In 2014, a court found that the Kill The Gays bill was unconstitutional.
“We are putting our act together. Just give us a bit of time…” said James Nsaba Buturo – one of the MPs pushing for the new legislation. “We need a law that defends and protects our values.”
Homosexuality is already illegal in Uganda – a largely conservative Christian country. The current punishment is life imprisonment. According to reporting by the Guardian, hate crimes against queer people – including physical and sexual assault, blackmail and extortion – are common in Uganda, but most victims are too fearful to go to the police. Tabloid newspapers routinely “out” people believed to be gay.
Existing laws are also used to discriminate against LGBTQ people, making it harder for them to get a job or promotion, rent housing or access health and education services. Many flee to neighbouring countries where discrimination – though still acute – is less severe.
After initially indicating it might support the move, the government has backed away from supporting any change to the law after major aid donors expressed their concerns. However, some government ministers – such as Simon Lokodo, Uganda’s state minister for ethics and integrity – are publicly backing the bill on the grounds that targets the ‘promotion’ of homosexuality.
Why is it illegal to be gay in Uganda?
The criminalisation of same-sex sexual activity is a hang-over from British colonial rule, however – following independence – that criminalisation was enshrined in Uganda’s penal code in 1950.
The maximum penalty for same-sex sexual activity is life imprisonment.

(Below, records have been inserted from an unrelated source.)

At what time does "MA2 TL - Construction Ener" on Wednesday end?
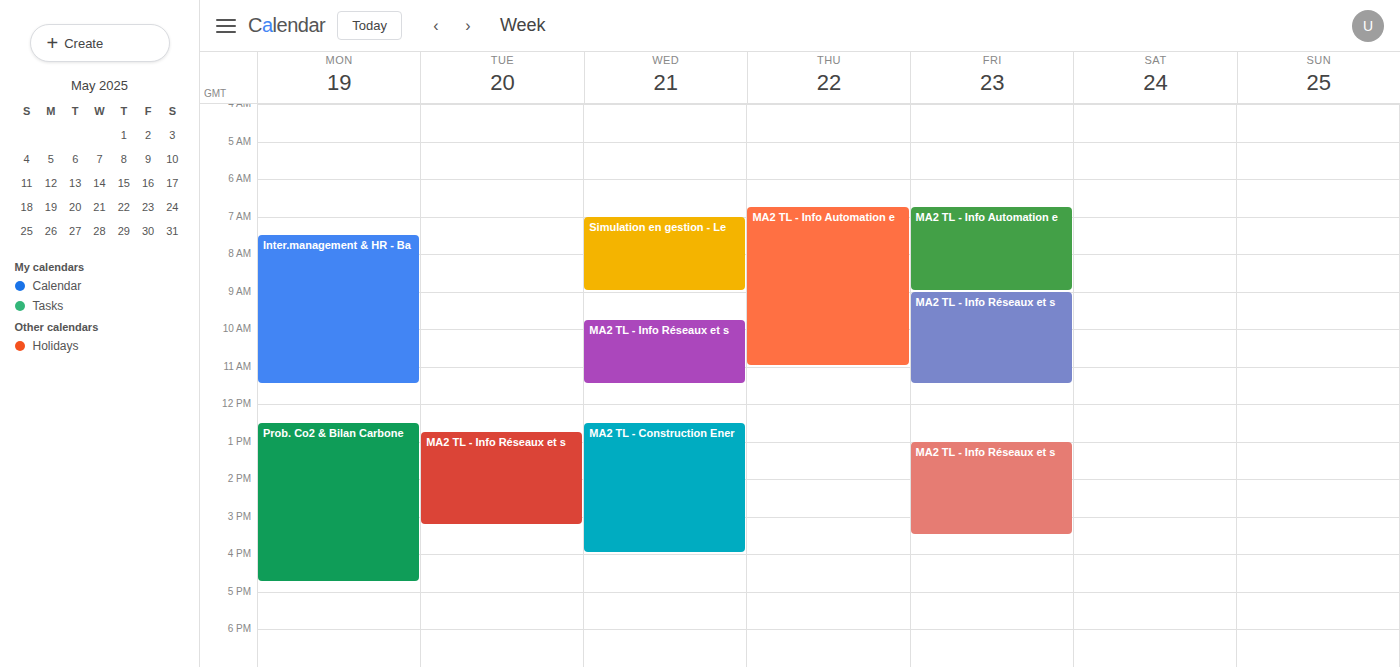
4:00 PMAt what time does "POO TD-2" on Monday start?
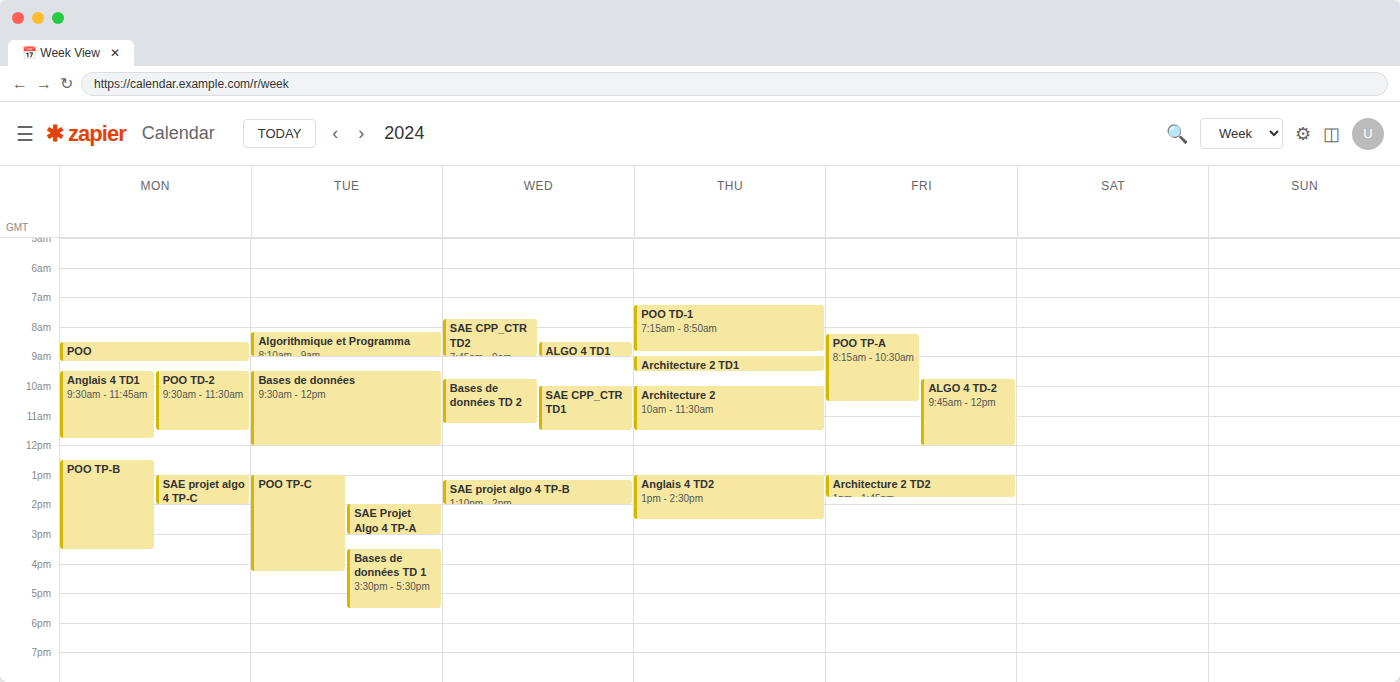
9:30 AMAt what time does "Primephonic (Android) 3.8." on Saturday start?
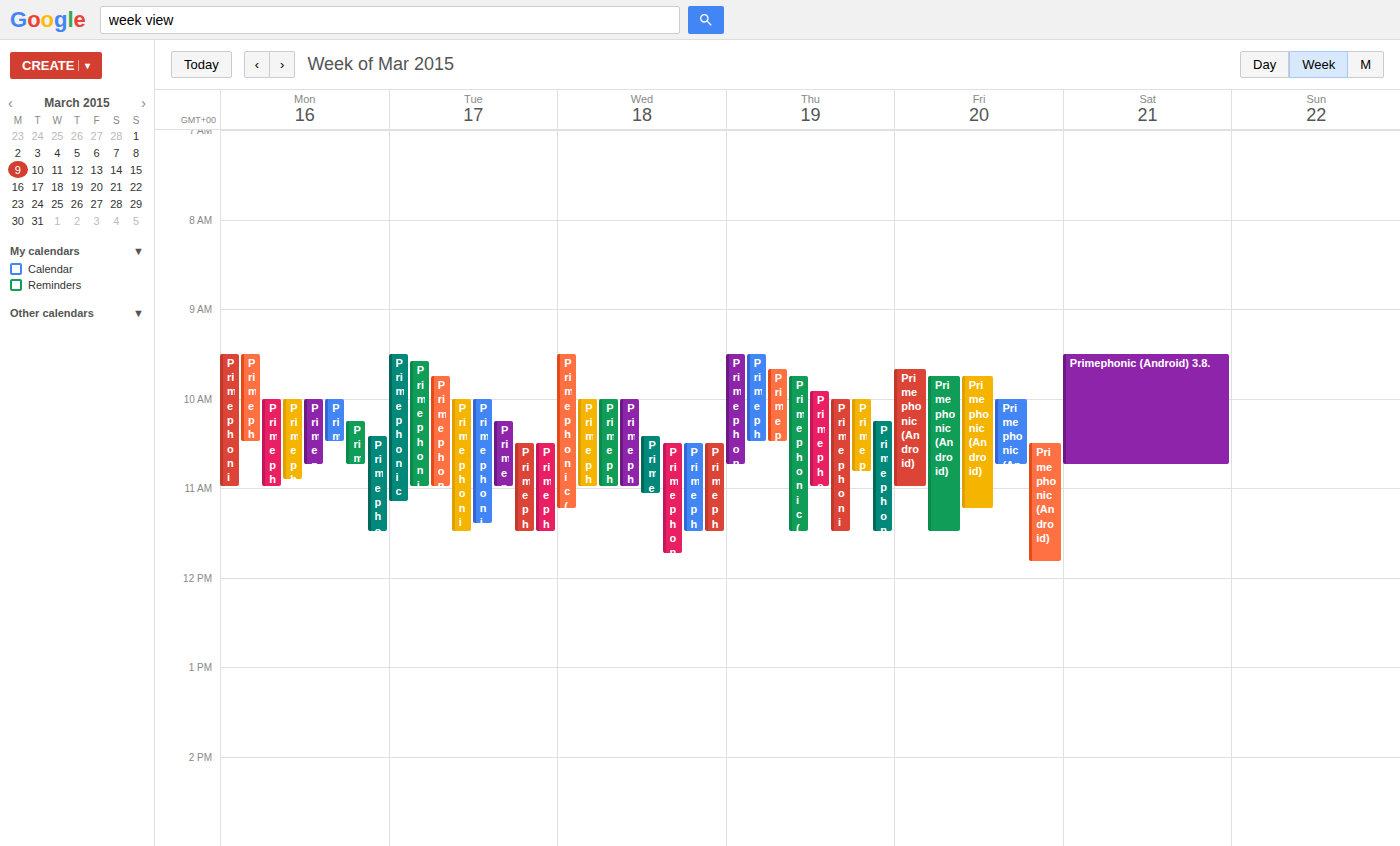
9:30 AMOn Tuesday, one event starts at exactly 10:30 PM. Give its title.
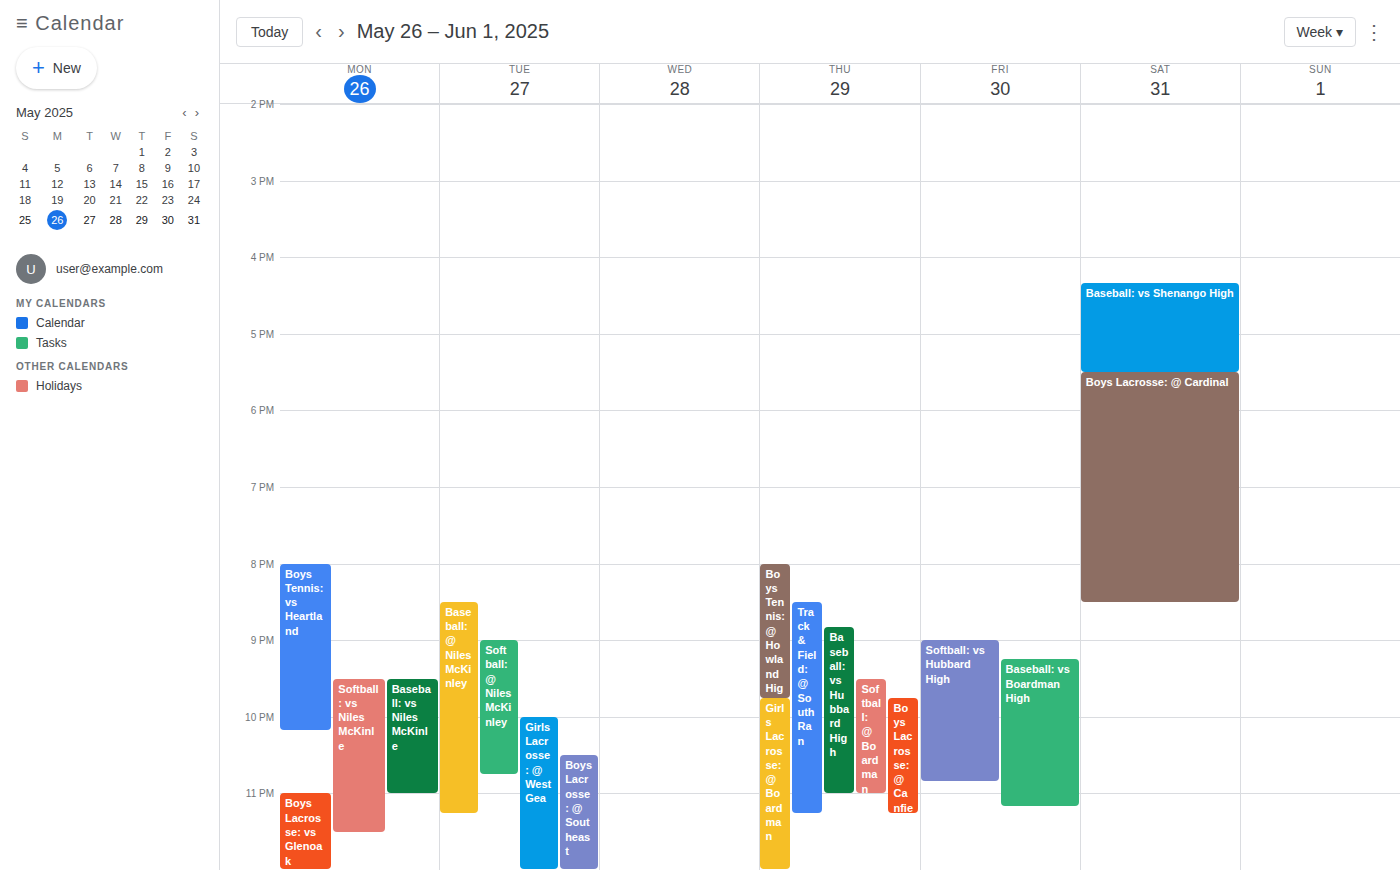
"Boys Lacrosse: @ Southeast"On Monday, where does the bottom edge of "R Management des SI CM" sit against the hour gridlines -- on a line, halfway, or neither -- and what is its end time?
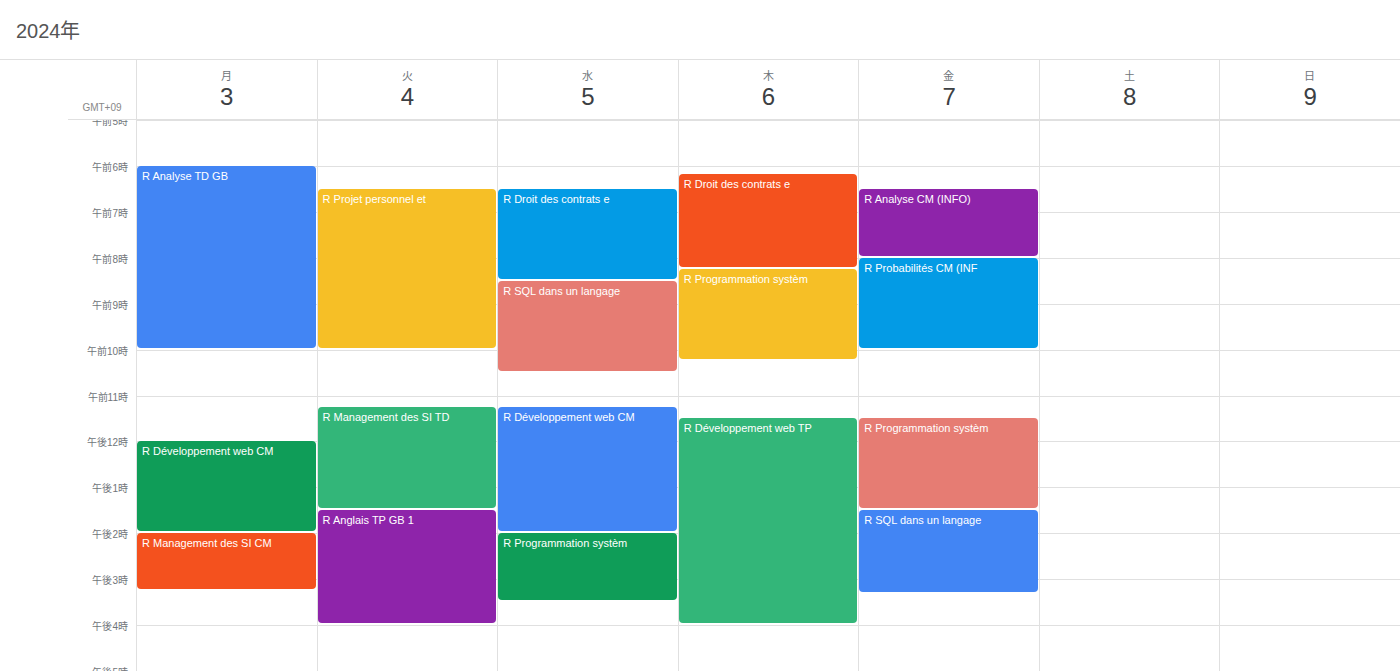
15:15 -- neither: a quarter of the way from the 15:00 line to the 16:00 line."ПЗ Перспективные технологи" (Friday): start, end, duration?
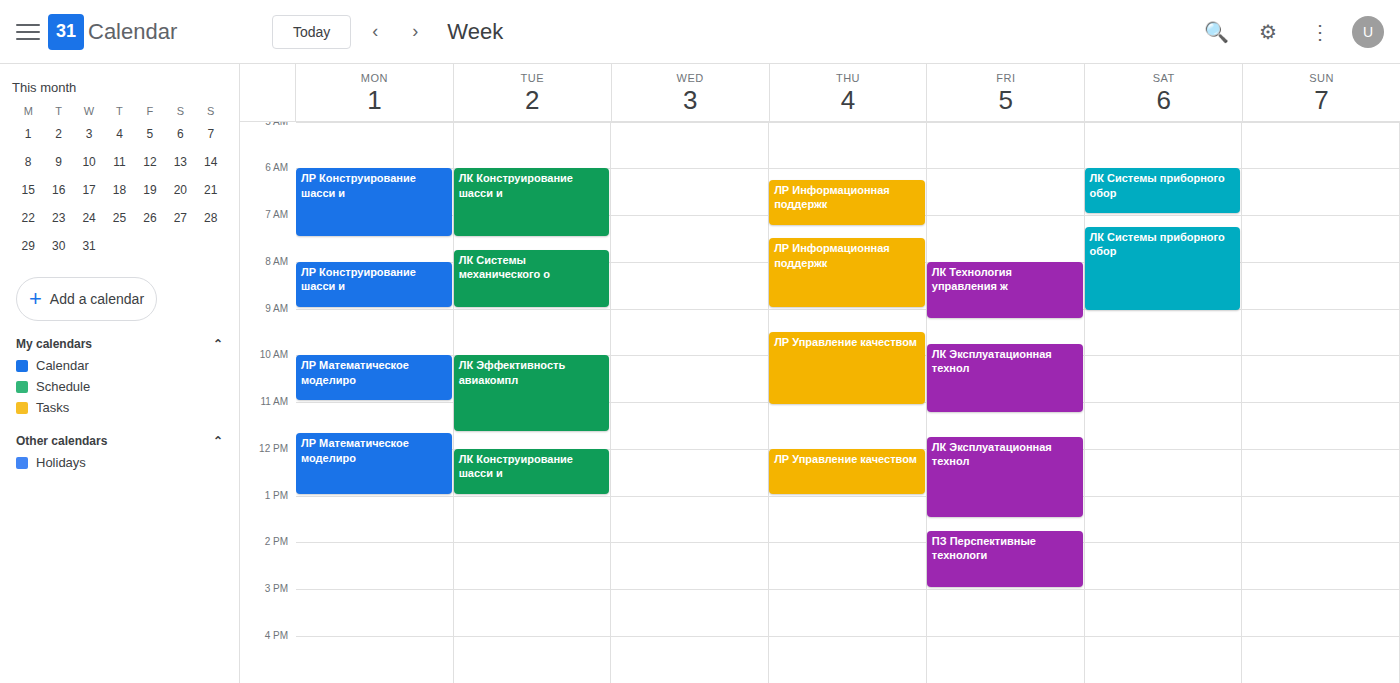
1:45 PM to 3:00 PM, 1 hour 15 minutesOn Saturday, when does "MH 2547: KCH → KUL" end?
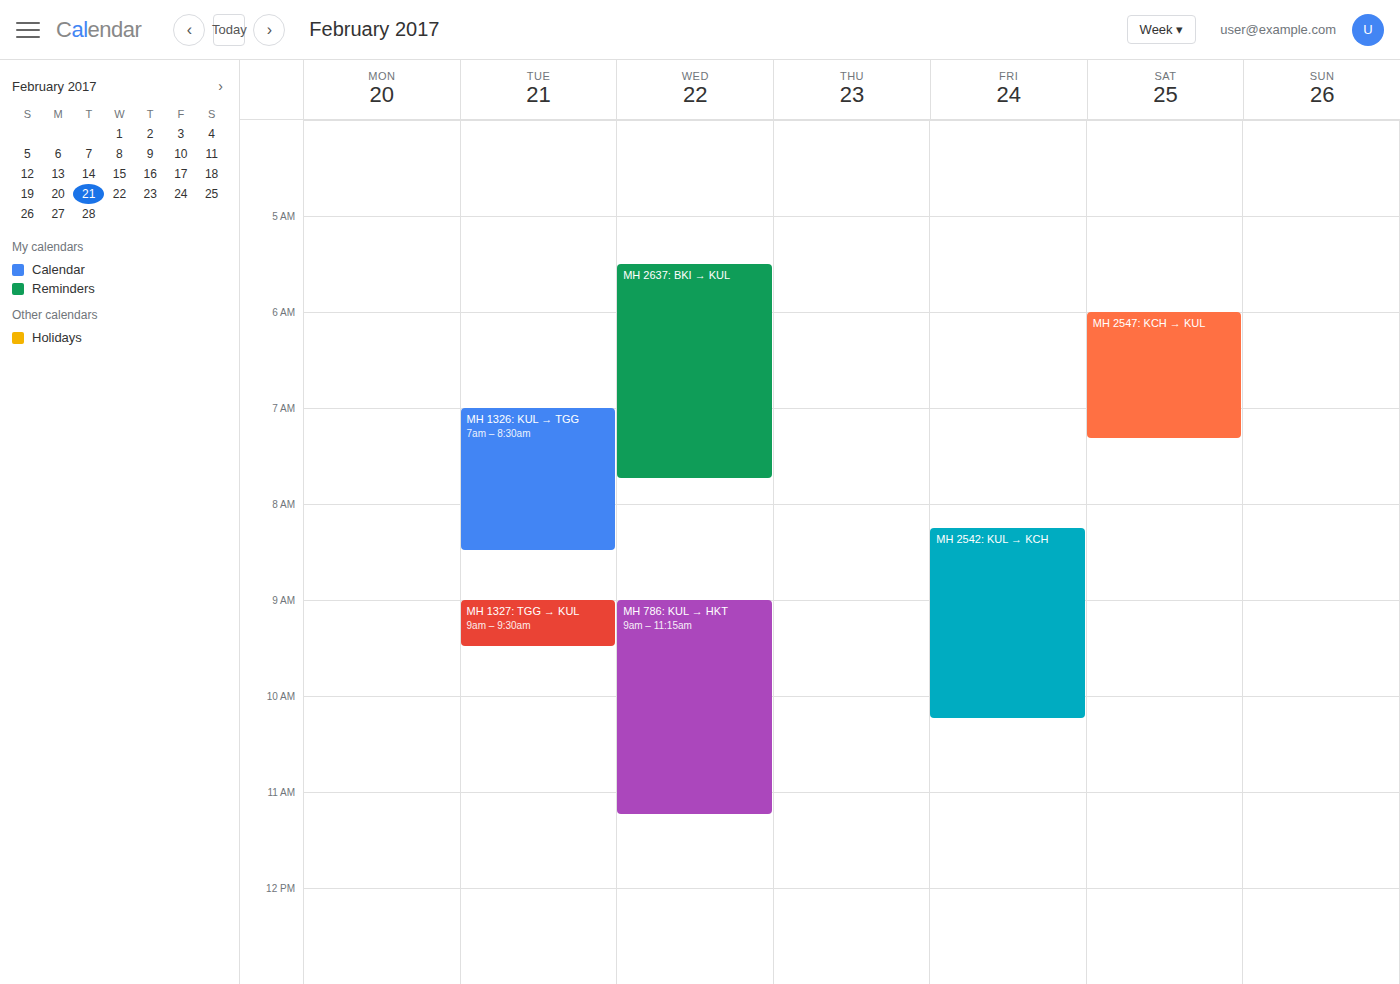
7:20 AM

There are no protections against discrimination based on sexuality, and there is no legal recognition of same-sex couples.
A 2005 amendment to the constitution strengthened the position against recognition of same-sex couples by explicitly prohibiting same-sex marriage.
How you can help LGBTQ people in Uganda
Find ways to help publicise the stories and experiences of LGBTQ people in Uganda.
Use your networks to raise awareness of the challenges faced by LGBTQ people in Uganda.
Lobby your political representatives to raise concerns regarding Uganda’s criminalisation of same-sex sexual activities through any available diplomatic channels.